Maisons des jeunes et stades de football : compétence de l’État ou de la mairie de Matam ? Les précisions de Badra Koné

Face aux interrogations récurrentes des citoyens sur la gestion des infrastructures sportives et socioculturelles, le président de la Délégation spéciale de Matam, Badra Koné, a tenu à apporter des éclaircissements publics ce samedi 28 février 2026.

Dans une déclaration adressée aux habitants de la commune de Matam, le responsable communal a répondu à une question qui alimente régulièrement les débats locaux : Pourquoi la mairie ne gère-t-elle pas les maisons des jeunes et les grands stades implantés sur son territoire ?

Selon le président de la Délégation spéciale, beaucoup de citoyens estiment que toute infrastructure située dans la commune relève automatiquement de l’autorité municipale. Or, précise-t-il, l’organisation administrative en Guinée repose sur une répartition stricte des compétences.

« Les maisons des jeunes et les grands stades relèvent généralement du Ministère de la Jeunesse et des Sports », a-t-il expliqué.Concrètement, cela signifie que : Le budget de fonctionnement dépend de l’État ; Les responsables sont nommés par le ministère, La gestion administrative n’est pas assurée par la commune. Tant qu’un transfert officiel de compétence ou de propriété n’est pas décidé par l’État, la mairie ne peut ni engager de dépenses, ni assurer une gestion directe de ces infrastructures.

Le président de la Délégation spéciale a insisté sur un principe fondamental : une collectivité locale ne peut agir en dehors du cadre fixé par la loi. La commune ne peut légalement gérer que : Les infrastructures inscrites dans son patrimoine, Celles prévues dans son budget communal, Celles ayant fait l’objet d’un transfert officiel par l’État. Toute gestion sans base juridique exposerait la mairie à des irrégularités administratives et financières, avec des conséquences potentiellement graves.

Pour autant, Badra Koné rejette toute idée d’inaction. Il affirme que la commune plaide pour une meilleure prise en charge des infrastructures situées à Matam et accompagne, dans la mesure de ses moyens, les initiatives locales en faveur de la jeunesse.Il assure également rester disponible pour collaborer avec les autorités compétentes, dans l’intérêt des populations.

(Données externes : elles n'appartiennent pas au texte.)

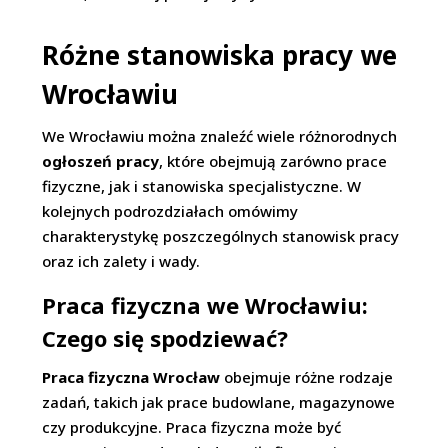
Różne stanowiska pracy we
Wrocławiu
We Wrocławiu można znaleźć wiele różnorodnych
ogłoszeń pracy
, które obejmują zarówno prace
fizyczne, jak i stanowiska specjalistyczne. W
kolejnych podrozdziałach omówimy
charakterystykę poszczególnych stanowisk pracy
oraz ich zalety i wady.
Praca fizyczna we Wrocławiu:
Czego się spodziewać?
Praca fizyczna Wrocław
obejmuje różne rodzaje
zadań, takich jak prace budowlane, magazynowe
czy produkcyjne. Praca fizyczna może być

« Être à Matam ne signifie pas être géré par la mairie »

Le président rappelle un principe clé : la localisation géographique d’une infrastructure ne détermine pas automatiquement son autorité de gestion.

À travers cette mise au point, les autorités communales entendent clarifier les responsabilités institutionnelles, tout en réaffirmant leur engagement à défendre les intérêts des citoyens dans le strict respect des lois de la République.